Many in the Garden were also thinking ahead because the arena was quickly emptying. It was time to beat the crowd and get a head start out into that sunny, spring Sunday afternoon, secure in the knowledge the Knicks had taken the upper hand against the Hicks.

And on their way out they were surely thinking, "Take that, Reggie!"

I was sitting in my courtside media seat, baseline right, a few feet from the Indiana bench. Coach Larry Brown was looking glum, because the outcome seemed inevitable and no amount of coaching genius could save it.

"Realistically," he said later, "I thought we had no chance."

Neither did general manager Donnie Walsh, who was nowhere to be seen because he'd seen enough.

Then it happened.

All Reggie broke loose.

At 16.4 seconds, Miller drains a 3-pointer. Anthony Mason collects the ball and lofts an inbounds pass. Reggie clears some space – OK, he pushes off one of the Knicks – gathers the ball, spies the 3-point line, steps behind it and lofts another 3-pointer right in front of Spike Lee. Swish. Game tied justlikethat.

I later wrote in my column that you could hear Slick Leonard's "Boom Baby" from the Garden all the way to Terre Haute.

The Knicks inbound again and John Starks is fouled immediately. Ah, yes, Mr. Head-Butt from the year before. The Knicks were in disbelief and Starks, though a 74-percent free throw shooter on the season, wore a stunned look as he toed the stripe. He missed the first. And the second. Patrick Ewing rebounds and has a point-blank 10-footer. Miss again.

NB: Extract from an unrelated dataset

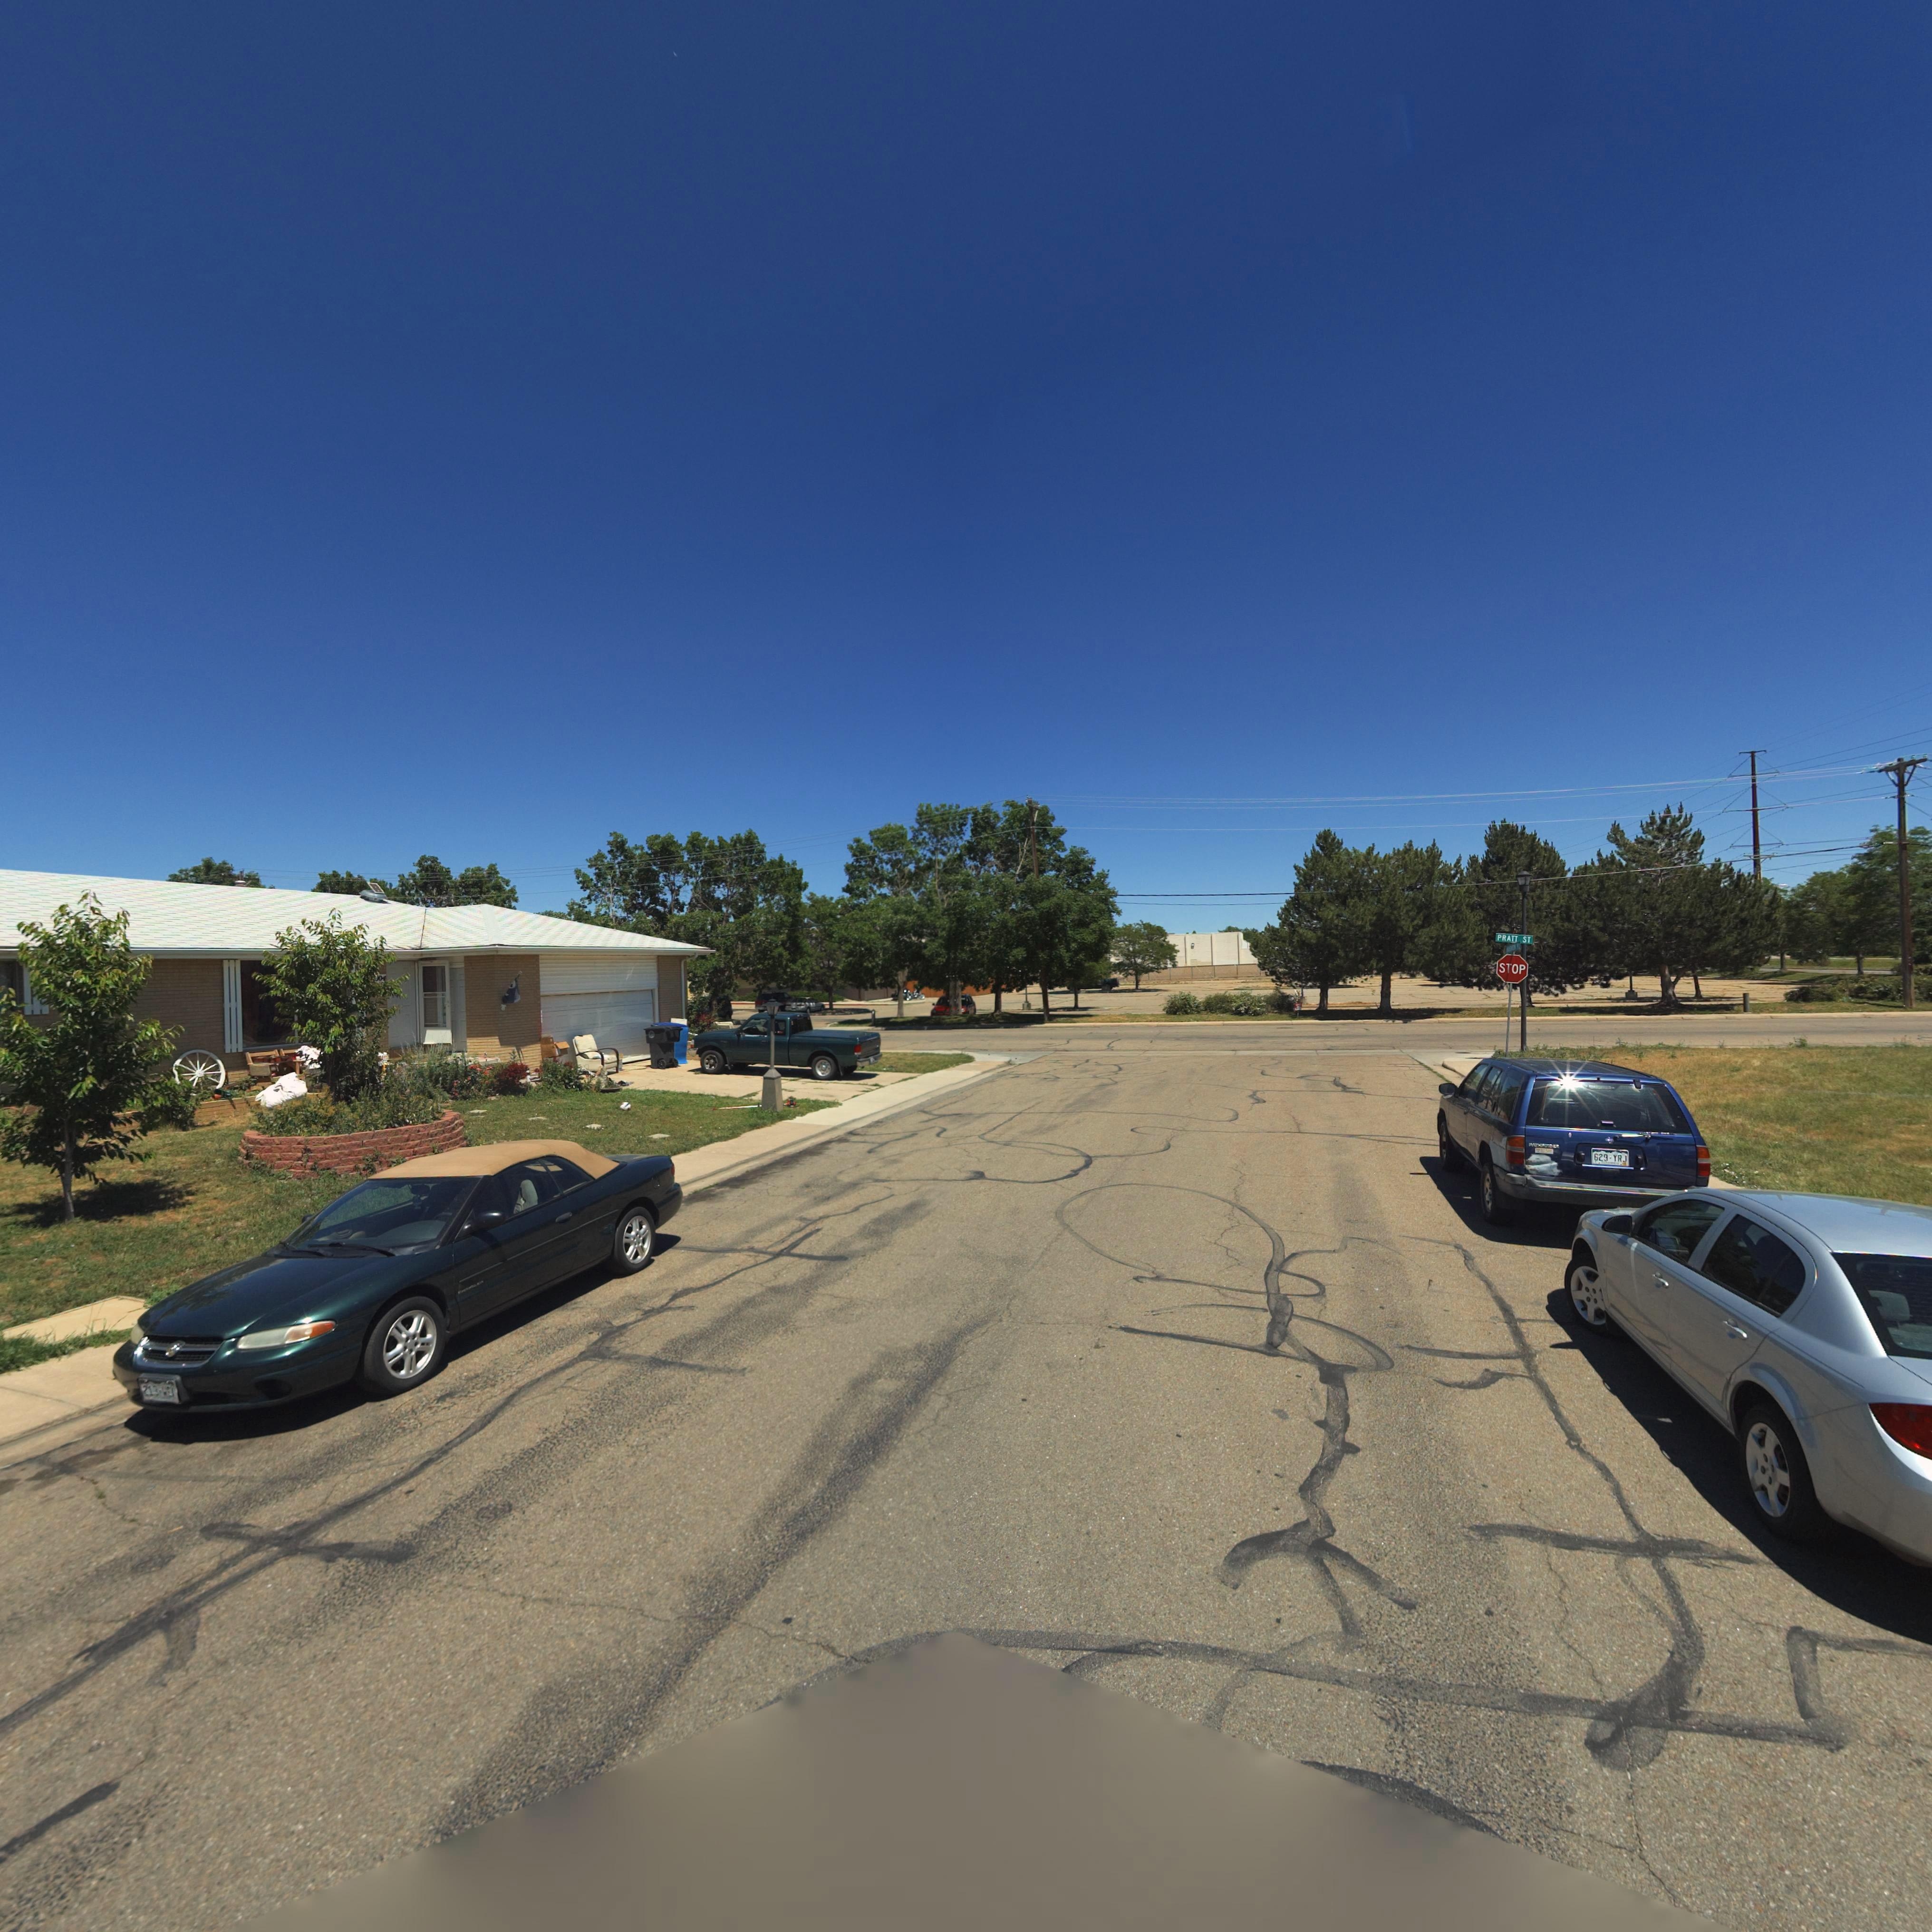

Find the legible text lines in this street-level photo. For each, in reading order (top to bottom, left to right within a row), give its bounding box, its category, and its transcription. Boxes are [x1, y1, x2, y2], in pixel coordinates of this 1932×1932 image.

[1497, 935, 1531, 943] StreetName: PRATT ST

And who gets the rebound? Yes, the spindly one, Reggie. Mason fouls him. Reggie marches to the other end with that no-doubt-about-it look on his face. He makes both. That's eight points in 8.9 seconds. The Knicks' Mason falls down on their last possession and that was it. Ball game.

Reggie has a beauty of a postgame quote: "It's like they say … if you can make it in New York, you can make it anywhere."

Of course, there still was work to do. And the Pacers eventually completed the task of winning the series and moving on to face Orlando.

But this was for the time capsule … an 8.9 seconds time capsule.

I gathered my notes as Reggie and the fellas danced off the floor. As soon as they departed, there was dead silence.

Then it was time to go to work, and write the column that I hadn't remotely considered just a few minutes earlier.